Using a StringBuilder will help in some circumstances:
String res = "";
for (String s : ...) {
res = res + s;
}
(If the loop iterates many times then optimizing the above to use a StringBuilder could be worthwhile.)
But in other circumstances it is a waste of time:
String res = s1 + s2 + s3 + s4 + s5;
(It is a waste of time to optimize the above to use a StringBuilder because the Java compiler will automatically translate the expression into code that creates and uses a StringBuilder.)
You should only ever use a StringBuffer instead of a StringBuilder when the string needs to be accessed and/or updated by more than one thread; i.e. when it needs to be thread-safe.
But at what point should we change to StringBuilder?
The simple answer is to only do it when the profiler tells you that you have a performance problem in your string handling / processing.

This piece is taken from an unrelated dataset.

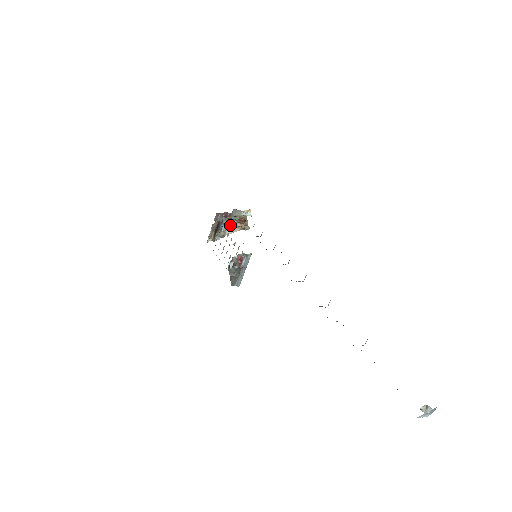
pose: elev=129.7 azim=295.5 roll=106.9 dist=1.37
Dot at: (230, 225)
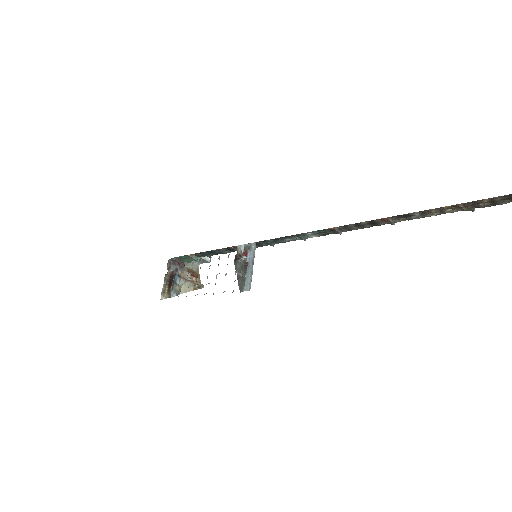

Generally speaking, StringBuilders are used for building strings rather as the primary representation of the strings.
And what should we do, when we have to split it or to replace characters in there?
Then you have to review your decision to use a StringBuilder / StringBuffer as your primary representation at that point. And if it is still warranted you have to figure out how to do the operation using the API you have chosen. (This may entail converting to a String, performing the operation and then creating a new StringBuilder from the result.)
If you frequently modify the string, go with StringBuilder. Otherwise, if it's immutable anyway, go with String.
To answer your question on how to replace characters, check this out: http://download.oracle.com/javase/tutorial/java/data/buffers.html. StringBuilder operations is what you want.
Here's another good write-up on StringBuilder: http://www.yoda.arachsys.com/csharp/stringbuilder.html
If you need to lot of alter operations on your String, then you can go for StringBuilder. Go for StringBuffer if you are in multithreaded application.
Both a String and a StringBuilder use about the same amount of memory. Why do you think it is “much”?
If you have measured (for example with jmap -histo:live) that the classes [C and java.lang.String take up most of the memory in the heap, only then should you think further in this direction.
Maybe there are multiple strings with the same value. Then, since Strings are immutable, you could intern the duplicate strings. Don't use String.intern for it, since it has bad performance characteristics, but Google Guava's Interner.